Plinio: «Via la targa a Togliatti, complice delle purghe di Stalin»

«Cancelliamo via Palmiro Togliatti». Una sola frase, scritta su un biglietto. È quella che Gianni Plinio chiede ai genovesi di spedire per posta al sindaco Marta Vincenzi, ripredendo l’appello al rispetto della storia oltre che dei morti, lanciato proprio ieri dal Giornale. Una sorta di petizione indiretta per intasare la cassetta delle lettere del sindaco e far capire che i «complici dei dittatori» non meritano di essere onorati dalla città che si vanta di essere patria dei diritti.
Il responsabile sicurezza del Pdl ligure ricorda quello che la storia ha appurato a proposito dello storico segretario comunista nato proprio a Genova: «Quella che indica via Togliatti è una targa che non fa onore a Genova - incalza Plinio -. La complicità del leader comunista nelle feroci purghe staliniane è stata così inoppugnabilmente accertata da indurre lo stesso segretario Ds Piero Fassino a condannarla qualche anno fa. Togliatti fu un entusiasta sostenitore della invasione dell'Ungheria da parte dei carri armati sovietici nel 1956 e vergognosa fu l'apologia di Stalin che fece alla Camera dei Deputati nel 1953 in occasione della morte del sanguinario dittatore comunista. Per non dire delle ombre che continuano a gravare su un suo scritto del 1943 circa la sorte da riservare ai soldati italiani prigionieri in Russia. So che una iniziativa analoga è in atto Bologna su input del deputato Pdl Fabio Garagnani e spero che altre possano avviarsi in tutte le città italiane in cui esiste una via Togliatti che potrebbe essere sostituita da via vittime del comunismo».

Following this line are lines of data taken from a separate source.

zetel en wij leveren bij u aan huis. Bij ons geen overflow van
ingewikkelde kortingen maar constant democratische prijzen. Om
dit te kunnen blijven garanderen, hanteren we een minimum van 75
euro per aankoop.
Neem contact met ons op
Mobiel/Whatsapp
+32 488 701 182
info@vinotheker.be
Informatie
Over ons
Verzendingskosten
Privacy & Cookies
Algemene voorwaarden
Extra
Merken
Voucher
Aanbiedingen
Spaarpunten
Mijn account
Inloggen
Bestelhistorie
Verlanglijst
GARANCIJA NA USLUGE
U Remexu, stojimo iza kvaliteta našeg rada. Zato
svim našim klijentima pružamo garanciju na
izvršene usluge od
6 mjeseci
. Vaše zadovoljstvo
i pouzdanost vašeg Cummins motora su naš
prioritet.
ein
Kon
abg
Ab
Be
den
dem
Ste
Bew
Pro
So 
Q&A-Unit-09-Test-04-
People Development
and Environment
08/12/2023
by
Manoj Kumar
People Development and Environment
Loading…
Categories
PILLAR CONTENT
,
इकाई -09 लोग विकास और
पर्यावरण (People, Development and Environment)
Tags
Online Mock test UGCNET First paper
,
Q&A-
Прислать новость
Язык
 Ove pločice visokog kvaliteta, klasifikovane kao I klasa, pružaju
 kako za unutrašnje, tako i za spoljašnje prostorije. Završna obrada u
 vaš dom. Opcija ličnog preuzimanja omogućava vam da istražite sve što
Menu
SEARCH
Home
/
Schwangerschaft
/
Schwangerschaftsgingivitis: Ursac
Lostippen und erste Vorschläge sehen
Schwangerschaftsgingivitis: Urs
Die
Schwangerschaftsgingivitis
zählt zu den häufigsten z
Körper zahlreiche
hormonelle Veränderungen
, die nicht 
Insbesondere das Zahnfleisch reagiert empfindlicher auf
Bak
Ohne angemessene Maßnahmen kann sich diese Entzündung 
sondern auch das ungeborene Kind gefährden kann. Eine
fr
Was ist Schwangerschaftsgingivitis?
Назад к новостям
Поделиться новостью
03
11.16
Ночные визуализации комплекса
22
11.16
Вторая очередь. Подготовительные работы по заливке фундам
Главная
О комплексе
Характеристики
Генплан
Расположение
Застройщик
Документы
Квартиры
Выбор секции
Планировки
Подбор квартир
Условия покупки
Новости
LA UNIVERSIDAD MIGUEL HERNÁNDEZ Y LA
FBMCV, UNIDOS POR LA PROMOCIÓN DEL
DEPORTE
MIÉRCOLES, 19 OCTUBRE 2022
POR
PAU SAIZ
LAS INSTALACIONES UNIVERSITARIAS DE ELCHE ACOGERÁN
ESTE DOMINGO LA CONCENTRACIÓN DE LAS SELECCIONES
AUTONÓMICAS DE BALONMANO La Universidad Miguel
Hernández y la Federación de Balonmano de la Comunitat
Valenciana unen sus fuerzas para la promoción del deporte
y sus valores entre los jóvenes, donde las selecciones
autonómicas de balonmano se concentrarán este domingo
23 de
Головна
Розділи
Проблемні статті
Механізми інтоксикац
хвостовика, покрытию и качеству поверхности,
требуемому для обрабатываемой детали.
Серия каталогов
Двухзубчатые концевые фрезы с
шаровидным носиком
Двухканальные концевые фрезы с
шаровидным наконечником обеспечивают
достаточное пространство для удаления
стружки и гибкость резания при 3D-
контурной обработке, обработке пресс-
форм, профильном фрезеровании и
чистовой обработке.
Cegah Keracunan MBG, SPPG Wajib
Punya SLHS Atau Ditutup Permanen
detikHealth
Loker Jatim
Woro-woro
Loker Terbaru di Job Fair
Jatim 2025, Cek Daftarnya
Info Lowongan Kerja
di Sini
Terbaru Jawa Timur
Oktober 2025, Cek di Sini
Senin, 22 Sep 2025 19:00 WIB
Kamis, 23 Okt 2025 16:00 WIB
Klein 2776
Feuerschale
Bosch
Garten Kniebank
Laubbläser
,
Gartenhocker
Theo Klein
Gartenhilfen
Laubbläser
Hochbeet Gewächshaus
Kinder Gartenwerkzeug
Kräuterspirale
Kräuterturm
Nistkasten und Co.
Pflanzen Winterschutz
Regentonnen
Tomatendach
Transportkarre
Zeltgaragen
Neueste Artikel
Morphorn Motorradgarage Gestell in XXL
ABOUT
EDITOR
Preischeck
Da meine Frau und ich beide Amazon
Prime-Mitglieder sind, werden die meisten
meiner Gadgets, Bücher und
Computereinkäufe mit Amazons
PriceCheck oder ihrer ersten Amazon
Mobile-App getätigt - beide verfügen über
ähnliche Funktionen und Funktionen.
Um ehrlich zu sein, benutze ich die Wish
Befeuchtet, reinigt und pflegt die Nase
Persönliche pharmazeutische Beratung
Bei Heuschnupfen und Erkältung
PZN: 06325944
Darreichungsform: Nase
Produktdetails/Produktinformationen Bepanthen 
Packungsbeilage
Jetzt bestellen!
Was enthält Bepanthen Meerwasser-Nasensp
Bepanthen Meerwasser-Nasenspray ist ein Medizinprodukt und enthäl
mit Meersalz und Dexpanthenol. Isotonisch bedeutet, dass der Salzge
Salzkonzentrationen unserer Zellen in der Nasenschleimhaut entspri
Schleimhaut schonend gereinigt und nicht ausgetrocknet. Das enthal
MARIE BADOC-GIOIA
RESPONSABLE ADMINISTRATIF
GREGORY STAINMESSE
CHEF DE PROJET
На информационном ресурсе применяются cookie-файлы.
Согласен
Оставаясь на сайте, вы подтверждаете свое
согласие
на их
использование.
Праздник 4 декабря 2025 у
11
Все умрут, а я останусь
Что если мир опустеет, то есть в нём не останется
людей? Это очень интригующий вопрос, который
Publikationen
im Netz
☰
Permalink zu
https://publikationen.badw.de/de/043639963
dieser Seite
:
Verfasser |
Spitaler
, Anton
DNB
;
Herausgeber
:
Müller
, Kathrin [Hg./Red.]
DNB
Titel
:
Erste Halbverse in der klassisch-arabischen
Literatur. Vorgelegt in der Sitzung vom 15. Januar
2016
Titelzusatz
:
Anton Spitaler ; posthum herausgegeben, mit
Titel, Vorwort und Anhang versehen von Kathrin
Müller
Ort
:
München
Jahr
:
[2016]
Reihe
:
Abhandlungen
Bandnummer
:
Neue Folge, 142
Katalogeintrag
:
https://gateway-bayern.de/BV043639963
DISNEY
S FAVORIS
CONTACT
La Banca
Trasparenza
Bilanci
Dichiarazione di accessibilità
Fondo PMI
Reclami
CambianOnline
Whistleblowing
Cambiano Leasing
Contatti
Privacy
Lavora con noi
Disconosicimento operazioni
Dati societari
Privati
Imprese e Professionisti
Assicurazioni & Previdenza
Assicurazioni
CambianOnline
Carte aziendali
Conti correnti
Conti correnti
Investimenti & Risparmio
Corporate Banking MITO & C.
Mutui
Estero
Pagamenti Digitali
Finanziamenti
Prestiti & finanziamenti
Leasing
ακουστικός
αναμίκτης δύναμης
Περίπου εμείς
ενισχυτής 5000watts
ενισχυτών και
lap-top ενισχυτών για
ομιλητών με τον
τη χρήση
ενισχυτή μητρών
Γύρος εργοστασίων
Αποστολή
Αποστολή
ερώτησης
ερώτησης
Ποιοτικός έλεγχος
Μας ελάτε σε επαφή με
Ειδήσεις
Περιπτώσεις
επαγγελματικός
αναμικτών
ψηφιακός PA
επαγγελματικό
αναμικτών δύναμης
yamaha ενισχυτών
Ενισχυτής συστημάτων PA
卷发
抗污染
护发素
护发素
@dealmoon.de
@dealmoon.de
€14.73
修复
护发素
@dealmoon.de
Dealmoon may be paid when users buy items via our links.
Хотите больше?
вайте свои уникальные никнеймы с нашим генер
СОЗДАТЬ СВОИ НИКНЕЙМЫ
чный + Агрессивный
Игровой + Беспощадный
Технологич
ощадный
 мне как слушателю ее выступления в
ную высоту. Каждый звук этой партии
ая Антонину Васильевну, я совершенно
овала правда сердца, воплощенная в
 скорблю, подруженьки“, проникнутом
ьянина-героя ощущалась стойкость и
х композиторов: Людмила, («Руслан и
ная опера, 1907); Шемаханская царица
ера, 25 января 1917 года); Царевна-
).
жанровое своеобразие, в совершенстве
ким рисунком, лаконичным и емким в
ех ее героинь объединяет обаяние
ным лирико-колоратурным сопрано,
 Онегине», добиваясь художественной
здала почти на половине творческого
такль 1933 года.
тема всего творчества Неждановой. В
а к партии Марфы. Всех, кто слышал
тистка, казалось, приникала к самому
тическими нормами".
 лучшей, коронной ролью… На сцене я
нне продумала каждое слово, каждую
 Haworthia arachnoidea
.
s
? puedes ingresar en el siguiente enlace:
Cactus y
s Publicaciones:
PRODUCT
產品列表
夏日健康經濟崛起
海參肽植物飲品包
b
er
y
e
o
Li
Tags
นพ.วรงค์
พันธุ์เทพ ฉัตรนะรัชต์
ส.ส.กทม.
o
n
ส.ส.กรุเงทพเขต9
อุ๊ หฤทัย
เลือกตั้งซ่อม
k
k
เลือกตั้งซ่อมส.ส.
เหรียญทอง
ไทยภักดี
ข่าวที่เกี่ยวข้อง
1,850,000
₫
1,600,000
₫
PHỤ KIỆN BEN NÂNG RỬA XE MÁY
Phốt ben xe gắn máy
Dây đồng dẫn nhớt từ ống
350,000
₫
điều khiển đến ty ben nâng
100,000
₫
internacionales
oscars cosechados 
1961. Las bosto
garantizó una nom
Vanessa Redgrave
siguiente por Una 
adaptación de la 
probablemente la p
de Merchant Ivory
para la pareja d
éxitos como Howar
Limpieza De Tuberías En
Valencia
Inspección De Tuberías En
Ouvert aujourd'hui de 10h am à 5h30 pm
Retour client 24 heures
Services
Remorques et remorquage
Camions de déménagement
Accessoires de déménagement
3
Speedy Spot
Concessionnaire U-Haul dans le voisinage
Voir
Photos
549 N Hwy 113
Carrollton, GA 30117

Anche perché la toponomastica cittadina sembra meritare una bella bocciatura in storia. Sempre che di ignoranza si tratti e non già di volontaria malafede da parte di chi ha fatto incidere le targhe commemorative. «La targa stradale dedicata in Albaro a Emanuele Strasserra ove si legge Caduto per la Libertà - conclude infatti Plinio - andrebbe integrata con assassinato da partigiani comunisti.

Fu, infatti, massacrato insieme ad altri quattro partigiani bianchi e a due mogli di questi ad opera di partigiani comunisti guidati da Francesco Moranino detto Gemisto (successivamente deputato del Pci) che la Corte di Assise di Firenze, nel 1956, per questo eccidio condannò all'ergastolo salvo ottenere successivamente la grazia dal Presidente della Repubblica Giuseppe Saragat. La toponomastica per risultare utile deve essere prima di tutto seria».